Jetzt mal im Ernst, die AfD ist kein Ossi-Problem! 

Erst das Landratsamt in Sonneberg, dann den Bürgermeisterposten in Raguhn-Jeßnitz: Die AfD hat gerade in Thüringen und Sachsen-Anhalt politischen Erfolg. Doch das Problem ist kein per se ostdeutsches, findet unser Autor.
Das Bild zeigt eine Illustration des Kolumnentitels.
Grafik: Alexander Wucherer

Seit einigen Wochen wissen ziemlich viele Menschen, dass es Sonneberg und nicht Sonnenberg heißt.
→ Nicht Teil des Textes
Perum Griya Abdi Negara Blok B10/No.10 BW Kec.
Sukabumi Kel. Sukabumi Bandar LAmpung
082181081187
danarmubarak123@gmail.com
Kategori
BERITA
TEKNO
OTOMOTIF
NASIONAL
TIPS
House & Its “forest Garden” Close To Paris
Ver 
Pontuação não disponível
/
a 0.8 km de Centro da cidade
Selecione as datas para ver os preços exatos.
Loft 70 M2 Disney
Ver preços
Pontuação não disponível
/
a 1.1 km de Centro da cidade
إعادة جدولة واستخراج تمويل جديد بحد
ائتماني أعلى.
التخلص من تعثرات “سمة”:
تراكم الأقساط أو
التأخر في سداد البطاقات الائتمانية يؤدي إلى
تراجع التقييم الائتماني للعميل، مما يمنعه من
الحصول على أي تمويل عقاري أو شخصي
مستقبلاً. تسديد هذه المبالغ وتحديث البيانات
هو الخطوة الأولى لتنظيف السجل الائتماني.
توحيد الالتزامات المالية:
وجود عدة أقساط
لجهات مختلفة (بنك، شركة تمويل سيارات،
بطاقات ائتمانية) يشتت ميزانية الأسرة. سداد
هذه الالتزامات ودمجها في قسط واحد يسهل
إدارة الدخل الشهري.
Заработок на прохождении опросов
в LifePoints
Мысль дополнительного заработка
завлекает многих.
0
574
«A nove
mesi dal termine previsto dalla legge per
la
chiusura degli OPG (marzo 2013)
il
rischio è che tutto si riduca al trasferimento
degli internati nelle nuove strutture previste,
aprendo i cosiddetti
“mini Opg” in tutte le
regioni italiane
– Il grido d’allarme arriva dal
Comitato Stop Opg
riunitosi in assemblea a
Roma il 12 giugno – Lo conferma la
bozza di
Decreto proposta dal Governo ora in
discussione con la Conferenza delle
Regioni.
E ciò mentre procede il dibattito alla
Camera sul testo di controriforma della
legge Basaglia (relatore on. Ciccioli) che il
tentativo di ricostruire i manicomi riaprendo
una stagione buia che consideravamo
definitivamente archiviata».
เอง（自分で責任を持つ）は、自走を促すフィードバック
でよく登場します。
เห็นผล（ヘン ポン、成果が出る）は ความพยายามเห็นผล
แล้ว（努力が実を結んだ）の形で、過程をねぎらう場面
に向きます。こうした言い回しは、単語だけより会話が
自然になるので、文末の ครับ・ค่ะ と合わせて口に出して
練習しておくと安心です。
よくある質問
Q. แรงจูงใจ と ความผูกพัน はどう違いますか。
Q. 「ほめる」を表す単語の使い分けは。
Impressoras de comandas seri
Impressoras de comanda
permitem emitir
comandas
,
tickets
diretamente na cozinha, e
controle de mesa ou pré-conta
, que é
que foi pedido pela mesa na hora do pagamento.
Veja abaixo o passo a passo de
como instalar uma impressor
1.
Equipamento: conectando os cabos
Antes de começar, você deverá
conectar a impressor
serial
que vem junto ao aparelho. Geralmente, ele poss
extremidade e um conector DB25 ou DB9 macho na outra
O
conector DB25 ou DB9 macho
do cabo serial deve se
Dass man darüber hinaus weiß, dass dort im südlichsten Thüringen breites Fränkisch gesprochen wird, liegt am Bruch eines politischen Damms. Wozu man die vermeintlich Schuldigen aus dem Kreis Sonneberg ausgiebig befragen musste. 

Der personifizierte Dammbruch heißt Robert Sesselmann, ist 50 Jahre alt und Rechtsanwalt. Nebenbei hat er noch eine verantwortliche Position bei einer gesichert rechtsextremen Partei und wurde vor etwa zwei Wochen zum künftigen Landrat von Sonneberg gewählt. So weit, so schlecht. 

So weit, so typisch, finden dagegen fröhlich über „diese Ossis wieder“ dozierende Berichterstatter:innen, Analyst:innen, Stammtisch-Philosoph:innen aus den wohl situierten Regionen der Republik. Endlich wieder mal berechtigt über die von drüben lästern können, die es offenbar noch immer nicht besser wissen – und einen (Partei-)Freund eines Faschisten in Amt, Würden und Verantwortung wählen. 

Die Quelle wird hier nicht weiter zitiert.